Non ne conosciamo l'importo esatto, ma è credibile che l'ordine di grandezza superi i 3 o 4 miliardi di euro.
E sarà un nuovo episodio della saga del "tassa e spendi".
Tutto questo non è serio. Perché delle due l'una. O vi è incapacità assoluta nel maneggiare le cifre. O non si forniscono le cifre esatte al Parlamento e a un'opinione pubblica che assiste sconcertata al susseguirsi delle docce scozzesi. Per cui in un momento siamo al 1992. Il giorno dopo i conti pubblici sono risanati, grazie all'indefessa azione del Governo.
Mi auguro che, nella sua replica, il Ministro dell'economia possa mettere fine a questo balletto ed assumersi le sue responsabilità.
Se i grandi sacrifici degli italiani, che hanno pagato senza battere ciglio più di quanto era stato loro richiesto, fossero stati premiati, oggi il deficit sarebbe stato pari all'1,4 per cento.
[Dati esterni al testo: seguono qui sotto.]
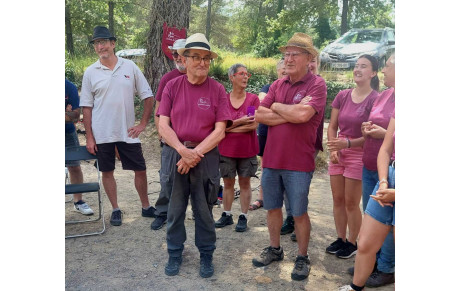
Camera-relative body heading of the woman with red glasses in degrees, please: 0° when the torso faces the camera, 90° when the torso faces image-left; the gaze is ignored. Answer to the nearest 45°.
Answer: approximately 0°

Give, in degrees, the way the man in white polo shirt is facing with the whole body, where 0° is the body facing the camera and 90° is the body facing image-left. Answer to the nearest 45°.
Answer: approximately 0°

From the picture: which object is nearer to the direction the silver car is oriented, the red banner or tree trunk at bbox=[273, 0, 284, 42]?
the red banner

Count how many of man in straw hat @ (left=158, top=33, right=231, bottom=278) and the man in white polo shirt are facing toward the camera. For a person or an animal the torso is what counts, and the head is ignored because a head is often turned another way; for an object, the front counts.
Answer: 2

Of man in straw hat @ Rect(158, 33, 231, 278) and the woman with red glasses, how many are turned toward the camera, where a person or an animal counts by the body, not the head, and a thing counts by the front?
2
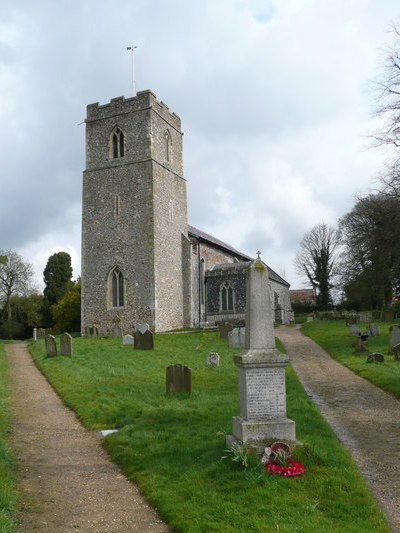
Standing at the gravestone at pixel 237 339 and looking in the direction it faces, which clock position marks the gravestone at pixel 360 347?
the gravestone at pixel 360 347 is roughly at 10 o'clock from the gravestone at pixel 237 339.

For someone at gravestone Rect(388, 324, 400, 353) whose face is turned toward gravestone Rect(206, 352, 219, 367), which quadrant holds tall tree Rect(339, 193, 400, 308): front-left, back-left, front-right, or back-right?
back-right

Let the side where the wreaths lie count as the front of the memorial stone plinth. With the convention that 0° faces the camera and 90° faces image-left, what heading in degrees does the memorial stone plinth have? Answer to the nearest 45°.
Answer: approximately 0°

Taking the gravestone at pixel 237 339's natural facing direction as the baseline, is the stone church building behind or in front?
behind

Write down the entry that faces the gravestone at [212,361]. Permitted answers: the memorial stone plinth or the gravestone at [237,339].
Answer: the gravestone at [237,339]

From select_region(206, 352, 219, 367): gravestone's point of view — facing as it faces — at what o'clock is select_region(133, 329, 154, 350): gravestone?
select_region(133, 329, 154, 350): gravestone is roughly at 5 o'clock from select_region(206, 352, 219, 367): gravestone.

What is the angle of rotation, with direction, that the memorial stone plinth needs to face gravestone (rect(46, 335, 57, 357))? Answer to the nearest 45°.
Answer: approximately 135° to its right

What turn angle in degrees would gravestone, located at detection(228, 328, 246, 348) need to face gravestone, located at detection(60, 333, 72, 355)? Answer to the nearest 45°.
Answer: approximately 45° to its right

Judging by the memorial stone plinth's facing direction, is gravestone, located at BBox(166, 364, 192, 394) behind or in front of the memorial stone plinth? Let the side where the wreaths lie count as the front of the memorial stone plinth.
behind

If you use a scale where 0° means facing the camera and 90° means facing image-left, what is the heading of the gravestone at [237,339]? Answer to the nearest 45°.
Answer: approximately 0°

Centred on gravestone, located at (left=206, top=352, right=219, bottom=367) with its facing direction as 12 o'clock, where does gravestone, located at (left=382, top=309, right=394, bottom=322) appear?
gravestone, located at (left=382, top=309, right=394, bottom=322) is roughly at 7 o'clock from gravestone, located at (left=206, top=352, right=219, bottom=367).

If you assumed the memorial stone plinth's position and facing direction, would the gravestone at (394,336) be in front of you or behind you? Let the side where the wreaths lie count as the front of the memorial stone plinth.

Nel 2008 sarebbe inferiore all'1 per cento. Ad un passo dalla più virtuosa Germania.
Queste risorse, invece, sono state sprecate in una politica senza costrutto: fatta di piccole mance e di interventi a pioggia che non hanno recato vantaggio alcuno. Non hanno dato reale sollievo alle zone di disagio sociale. Non hanno rimesso in moto il processo di sviluppo, visto che l'Italia è all'ultimo posto della classifica europea. Non hanno alimentato quel processo di riforme che è indispensabile per superare lo stato di incertezza profonda in cui versa il paese.
Diciamo la verità. Quella che manca è l'indicazione di una rotta. Per cui gli interventi si sommano e si contraddicono in un gioco a saldo zero. Anzi negativo, visto la regressione in atto nei tratti di fondo dell'economia nazionale. Ma se manca la rotta, le responsabilità prime sono del Presidente del consiglio che per sopravvivere è costretto ad una continua, quanto paralizzante, opera di inconcludente mediazione.
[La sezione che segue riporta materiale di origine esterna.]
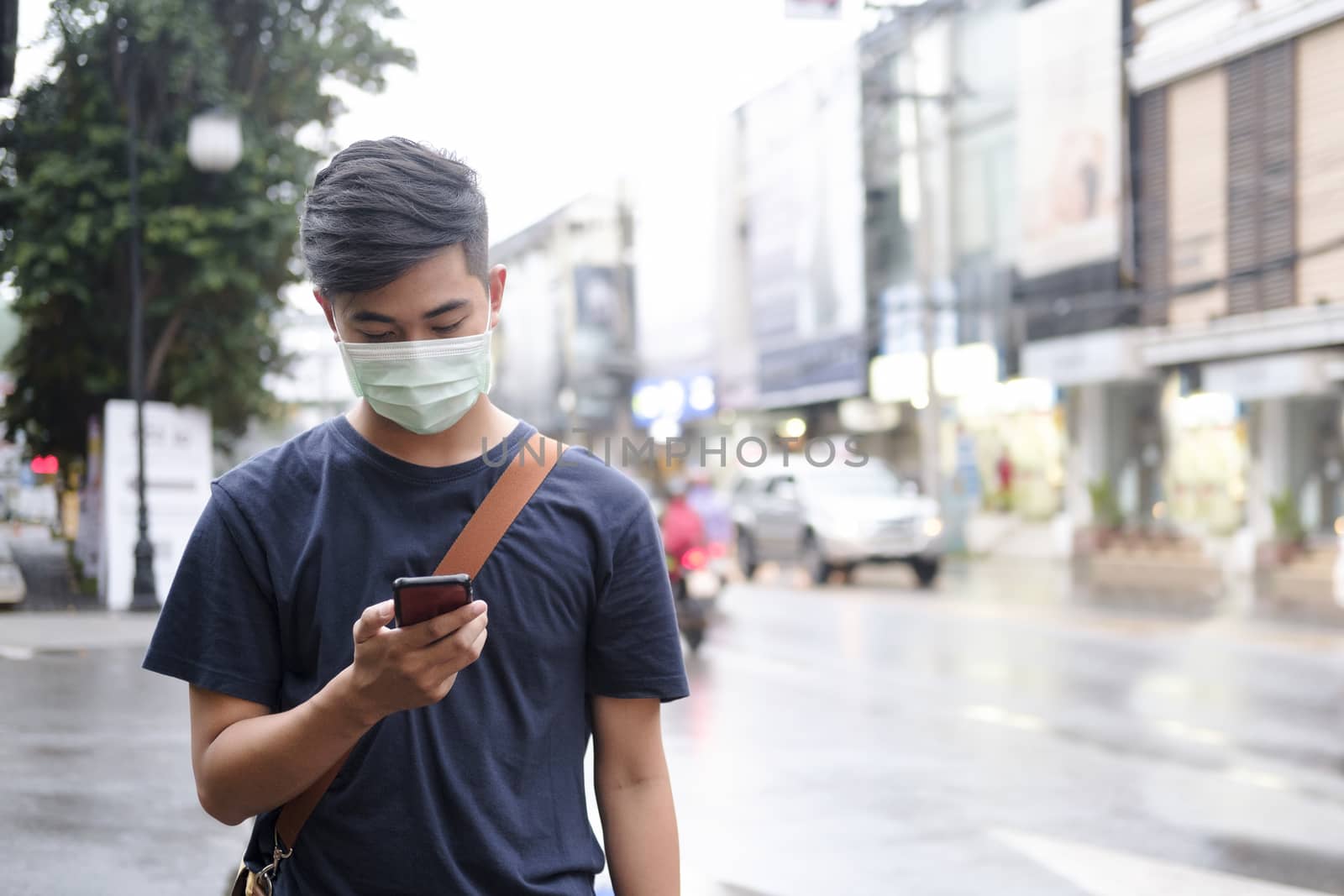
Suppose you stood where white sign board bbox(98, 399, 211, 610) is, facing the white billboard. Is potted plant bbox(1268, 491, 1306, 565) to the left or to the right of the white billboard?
right

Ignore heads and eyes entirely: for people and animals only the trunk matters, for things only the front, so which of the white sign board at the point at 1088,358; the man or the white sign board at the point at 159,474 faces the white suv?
the white sign board at the point at 1088,358

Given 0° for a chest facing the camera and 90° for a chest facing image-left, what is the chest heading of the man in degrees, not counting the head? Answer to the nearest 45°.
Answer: approximately 0°

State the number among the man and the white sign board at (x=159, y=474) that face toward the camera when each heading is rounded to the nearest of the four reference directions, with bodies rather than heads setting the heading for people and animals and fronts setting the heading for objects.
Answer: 2

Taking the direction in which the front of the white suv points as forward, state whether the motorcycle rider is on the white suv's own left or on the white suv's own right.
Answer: on the white suv's own right

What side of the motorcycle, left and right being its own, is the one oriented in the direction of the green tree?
left

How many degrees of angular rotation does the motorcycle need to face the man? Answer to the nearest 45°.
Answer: approximately 180°

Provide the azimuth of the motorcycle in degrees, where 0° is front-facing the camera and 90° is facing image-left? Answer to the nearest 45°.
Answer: approximately 180°

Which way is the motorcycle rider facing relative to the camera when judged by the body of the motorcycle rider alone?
away from the camera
Negli scorsi mesi, il Partito Repubblicano aveva indirizzato una lettera aperta al Ministro dell'economia. Gli avevamo offerto tutto il nostro appoggio, in una linea di rigore al servizio dei grandi interessi nazionali. Rinnoviamo la nostra disponibilità. Ma che Padoa Schioppa faccia sul serio il ministro dell'economia. Si faccia forza del suo "sapere tecnico". Da economista, qual è, ricorra al linguaggio dei numeri.
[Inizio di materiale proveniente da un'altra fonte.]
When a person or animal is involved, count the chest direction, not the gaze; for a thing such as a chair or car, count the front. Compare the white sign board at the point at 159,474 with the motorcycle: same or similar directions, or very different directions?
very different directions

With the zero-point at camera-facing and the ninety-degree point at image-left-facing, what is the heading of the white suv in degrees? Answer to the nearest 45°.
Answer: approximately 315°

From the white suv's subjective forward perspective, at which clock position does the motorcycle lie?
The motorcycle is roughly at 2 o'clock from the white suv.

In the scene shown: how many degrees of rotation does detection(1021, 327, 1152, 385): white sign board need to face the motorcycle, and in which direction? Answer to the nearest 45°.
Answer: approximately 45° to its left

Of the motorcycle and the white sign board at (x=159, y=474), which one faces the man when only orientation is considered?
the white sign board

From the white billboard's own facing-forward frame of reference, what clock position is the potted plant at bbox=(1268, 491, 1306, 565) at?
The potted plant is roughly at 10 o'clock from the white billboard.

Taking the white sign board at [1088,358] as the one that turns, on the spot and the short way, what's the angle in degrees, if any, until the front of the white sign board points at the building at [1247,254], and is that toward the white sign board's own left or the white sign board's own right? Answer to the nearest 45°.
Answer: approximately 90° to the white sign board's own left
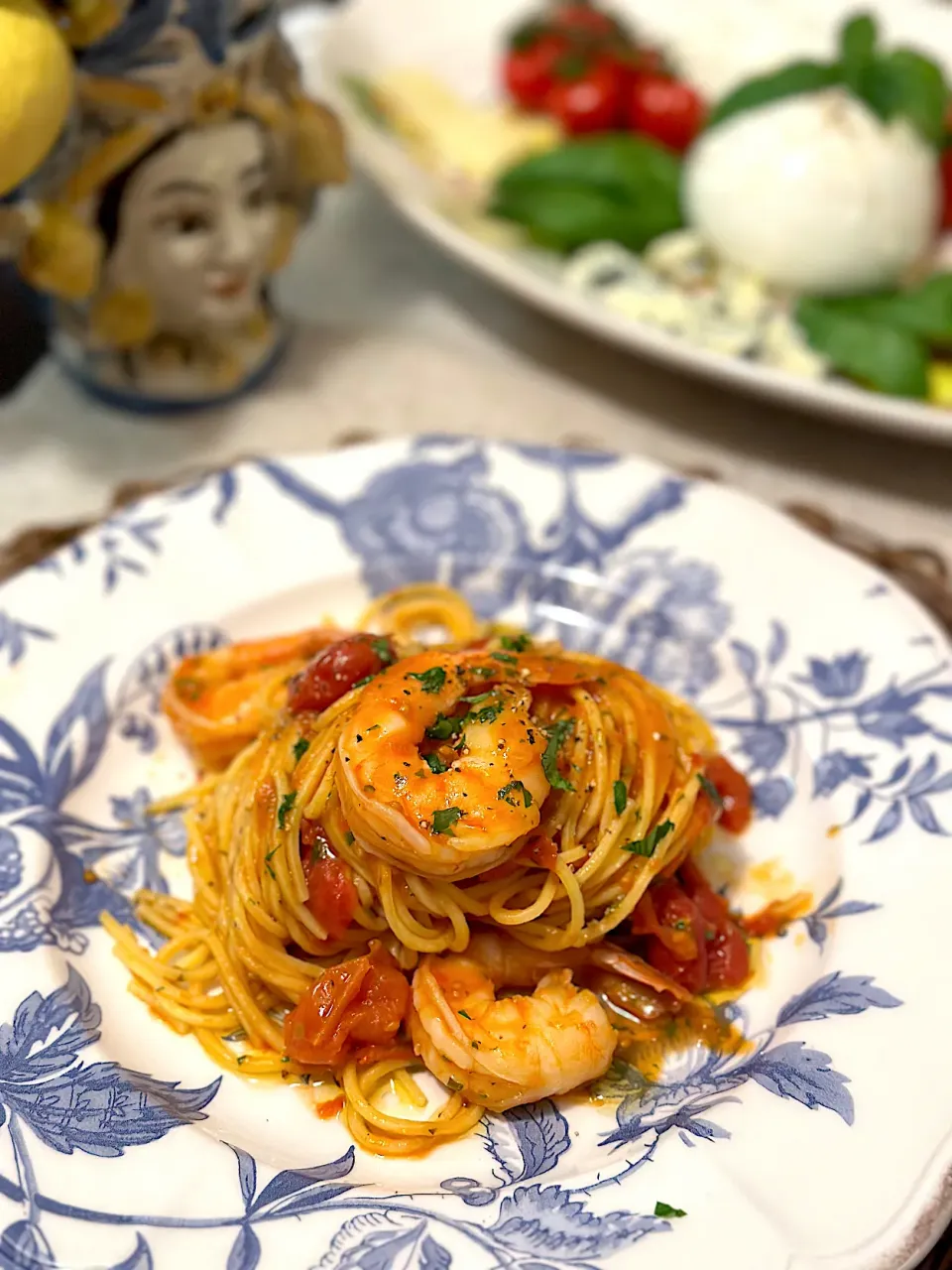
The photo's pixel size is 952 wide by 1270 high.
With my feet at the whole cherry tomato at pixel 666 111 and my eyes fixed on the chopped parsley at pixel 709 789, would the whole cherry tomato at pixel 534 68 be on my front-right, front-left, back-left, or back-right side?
back-right

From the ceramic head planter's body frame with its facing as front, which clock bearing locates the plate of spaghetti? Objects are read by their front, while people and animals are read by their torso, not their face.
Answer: The plate of spaghetti is roughly at 1 o'clock from the ceramic head planter.

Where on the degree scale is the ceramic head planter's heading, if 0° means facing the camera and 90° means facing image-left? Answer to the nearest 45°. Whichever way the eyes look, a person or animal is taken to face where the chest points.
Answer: approximately 315°

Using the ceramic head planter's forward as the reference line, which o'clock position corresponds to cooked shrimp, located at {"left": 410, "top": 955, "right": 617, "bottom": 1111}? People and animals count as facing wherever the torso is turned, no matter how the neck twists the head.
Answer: The cooked shrimp is roughly at 1 o'clock from the ceramic head planter.

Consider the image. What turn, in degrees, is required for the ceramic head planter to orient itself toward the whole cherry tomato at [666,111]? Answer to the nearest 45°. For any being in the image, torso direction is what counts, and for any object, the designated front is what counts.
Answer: approximately 90° to its left

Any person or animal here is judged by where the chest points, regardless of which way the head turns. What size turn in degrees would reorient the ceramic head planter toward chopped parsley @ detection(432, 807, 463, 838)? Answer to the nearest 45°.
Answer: approximately 45° to its right

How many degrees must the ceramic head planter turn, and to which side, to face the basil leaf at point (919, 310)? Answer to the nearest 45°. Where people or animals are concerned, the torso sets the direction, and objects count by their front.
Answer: approximately 45° to its left

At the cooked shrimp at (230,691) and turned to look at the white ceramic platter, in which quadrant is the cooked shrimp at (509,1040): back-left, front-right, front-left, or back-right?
back-right
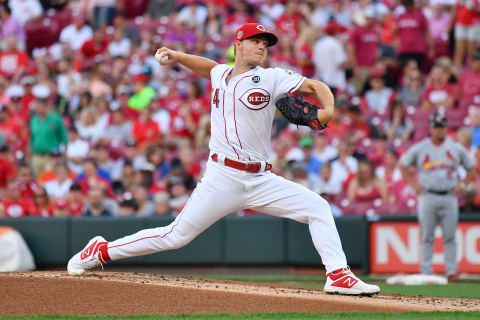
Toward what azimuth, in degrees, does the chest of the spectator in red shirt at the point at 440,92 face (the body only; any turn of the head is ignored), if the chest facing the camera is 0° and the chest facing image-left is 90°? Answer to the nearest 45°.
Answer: approximately 0°

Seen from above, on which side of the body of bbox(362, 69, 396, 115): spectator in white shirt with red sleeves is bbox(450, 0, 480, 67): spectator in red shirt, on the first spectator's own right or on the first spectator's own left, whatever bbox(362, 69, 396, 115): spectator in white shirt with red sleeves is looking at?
on the first spectator's own left

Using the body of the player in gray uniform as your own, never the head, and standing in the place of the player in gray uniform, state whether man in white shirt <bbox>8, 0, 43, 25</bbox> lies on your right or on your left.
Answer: on your right

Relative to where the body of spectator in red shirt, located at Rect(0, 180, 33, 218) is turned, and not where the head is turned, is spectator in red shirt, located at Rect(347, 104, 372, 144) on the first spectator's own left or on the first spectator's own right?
on the first spectator's own left

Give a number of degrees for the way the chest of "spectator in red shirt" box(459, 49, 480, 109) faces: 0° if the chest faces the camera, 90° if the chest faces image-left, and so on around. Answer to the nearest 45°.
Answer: approximately 0°

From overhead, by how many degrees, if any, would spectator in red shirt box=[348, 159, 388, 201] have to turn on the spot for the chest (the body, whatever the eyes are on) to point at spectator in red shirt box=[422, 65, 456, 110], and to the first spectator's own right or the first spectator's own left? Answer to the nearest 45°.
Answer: approximately 135° to the first spectator's own left

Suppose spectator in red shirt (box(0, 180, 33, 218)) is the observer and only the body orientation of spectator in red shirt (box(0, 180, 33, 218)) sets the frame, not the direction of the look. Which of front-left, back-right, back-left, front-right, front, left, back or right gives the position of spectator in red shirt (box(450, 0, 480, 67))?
left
Non replichi con battute, che producono effetti controproducenti. E sappia dire di no.
I grandi ministri del Tesoro della storia italiana hanno sempre parlato poco ed operato con mano ferma. Anche quando le condizioni politiche avrebbero chiesto di largheggiare. Padoa Schioppa proviene dal vivaio della Banca d'Italia. Non dovrei essere io a ricordargli l'insegnamento di Guido Carli. Quando Antonio Giolitti, allora ministro del bilancio, inseguiva il sogno della programmazione, il Governatore della Banca d'Italia realizzava – era il 1964 – la prima stretta creditizia del dopoguerra. Perché chi ha la responsabilità delle finanze pubbliche ha una missione da compiere e non può sottostare alle contrastanti pressioni settoriali.
Non prometta, quindi, il Ministro cose che non può mantenere, come l'ipotetico taglio di spese per un importo pari a 21 miliardi di euro, come indicato nell'ultimo DPEF.
Il paese ha bisogno del linguaggio duro e amaro della verità.
Forse usarlo contribuirebbe a far saltare gli equilibri di questa composita maggioranza.
Ma è meglio che saltino questi equilibri piuttosto che non le prospettive di sviluppo italiane.